-
Notifications
You must be signed in to change notification settings - Fork 2
Wikibase to Solr #5: claims
To understand the Wikibase to Solr script, it is useful to first understand the Wikibase JSON structure and how it is interpreted inside Ruby.
Here is a simple program which loads the export.json file into a Ruby variable using the JSON library, and then iterates over each item.
Breaking down example #4, we explore claims
and why we need to "dig" in a certain way.
## import Ruby functions
require 'json'
require 'csv'
require 'date'
require 'time'
require 'optparse'
dir = File.dirname __FILE__
importJSONfile = File.expand_path 'export.json', dir
## Load the import JSON file into a Ruby array
data = JSON.load_file importJSONfile
data.each do |item|
@id = item["id"]
@keys = item.keys # ["type", "id", "labels", "descriptions", "aliases", "claims", "sitelinks", "lastrevid"]
@claims = item["claims"]
@claims_keys = @claims.keys
puts "#{@id} #{@claims_keys}"
end
The output will look like this:
Q1 []
Q2 []
Q3 []
Q4 []
Q5 []
Q6 []
Q7 []
Q8 ["P47"]
Q9 ["P47"]
...
Q1298 ["P16", "P38", "P5", "P6", "P7", "P8", "P9"]
Q1299 ["P1", "P16", "P2"]
Q1300 ["P10", "P12", "P14", "P16", "P18", "P19", "P21", "P23", "P29", "P3", "P30", "P32", "P34", "P35", "P41"]
As you can see, there are an arbitrary number of keys within each item-claims
array, including some items with no keys.

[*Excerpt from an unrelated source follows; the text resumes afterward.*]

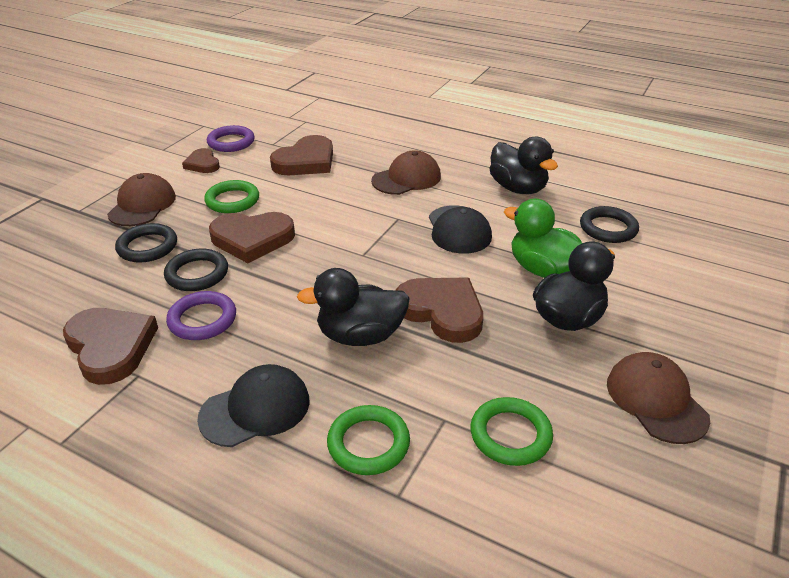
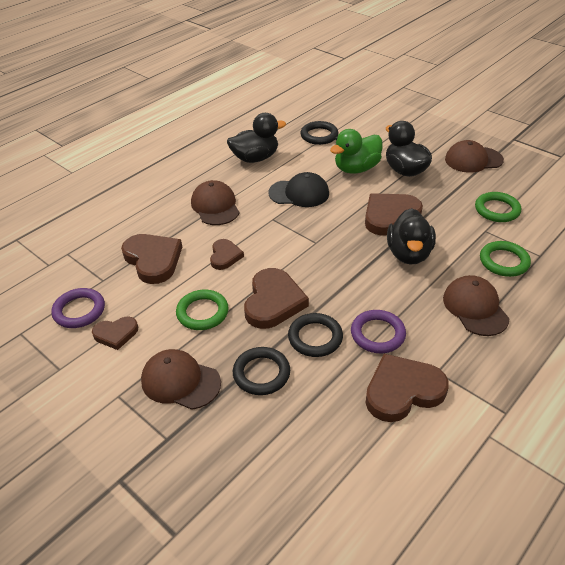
camera: 75 degrees left, 5 degrees up
black cap [197,364,310,447] -> brown cap [443,275,510,336]
none -> brown heart [210,239,244,270]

If we explore a particular property, in this case adding P16 to the above script:
@P16 = @claims["P16"]
p @P16
The result will be:
Q1300 ["P10", "P12", "P14", "P16", "P18", "P19", "P21", "P23", "P29", "P3", "P30", "P32", "P34", "P35", "P41"]
[{"mainsnak"=>{"snaktype"=>"value", "property"=>"P16", "datavalue"=>{"value"=>{"entity-type"=>"item", "numeric-id"=>3, "id"=>"Q3"}, "type"=>"wikibase-entityid"}, "datatype"=>"wikibase-item"}, "type"=>"statement", "id"=>"Q1300$AF18C2BA-0E76-4882-AE53-90450F328BA4", "rank"=>"normal"}]

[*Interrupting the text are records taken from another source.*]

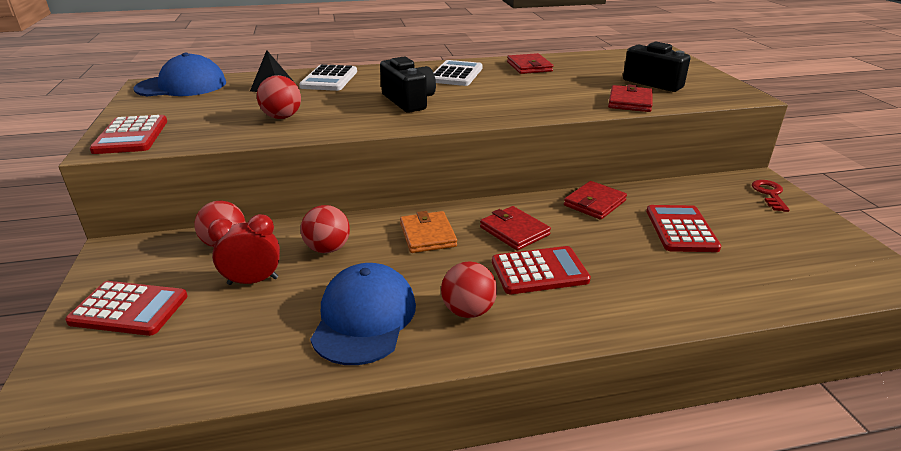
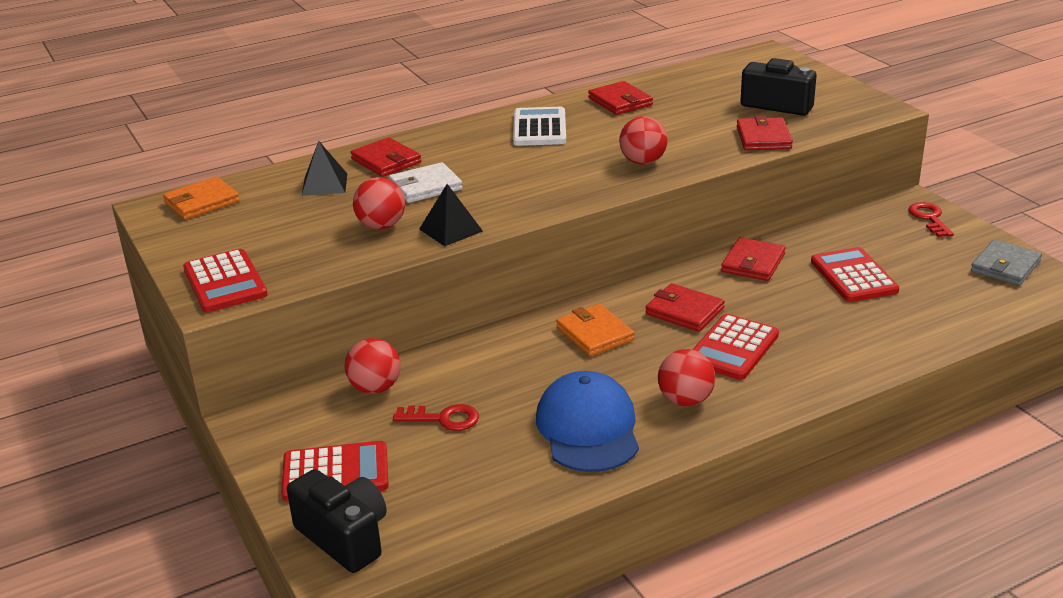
camera: 15 degrees left, 0 degrees up
blue cap [133,53,226,96] -> orange wallet [163,177,240,220]
red clock [208,214,280,285] -> red key [393,404,479,431]
white calculator [299,64,357,91] -> red wallet [350,137,421,177]
red ball [300,205,350,253] -> red ball moved to [619,116,668,165]
black camera [380,57,436,113] -> black camera moved to [287,469,387,573]
red calculator [492,246,591,294] -> red calculator turned 150 degrees clockwise [693,314,779,380]
none -> white wallet [389,162,463,203]
none -> black pyramid [419,184,483,246]
none -> grey wallet [971,240,1042,286]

Because the contents of item-claims-P16
is wrapped in [ ] brackets, we can't directly extract the keys.
wikibase4.rb:21:in `block in <main>': undefined method `keys' for nil:NilClass (NoMethodError)
p @P16.keys
^^^^^
from wikibase4.rb:14:in `each'
from wikibase4.rb:14:in `<main>'
Additionally, because some items don't have a P16 claim, we can't use first without causing errors either.
wikibase4.rb:21:in `block in <main>': undefined method `keys' for nil:NilClass (NoMethodError)
p @P16.first
^^^^^
from wikibase4.rb:14:in `each'
from wikibase4.rb:14:in `<main>'
And to further complicate things, in special cases a property may contain multiple arrays, representing multiple values for the same property. An example of this will come later.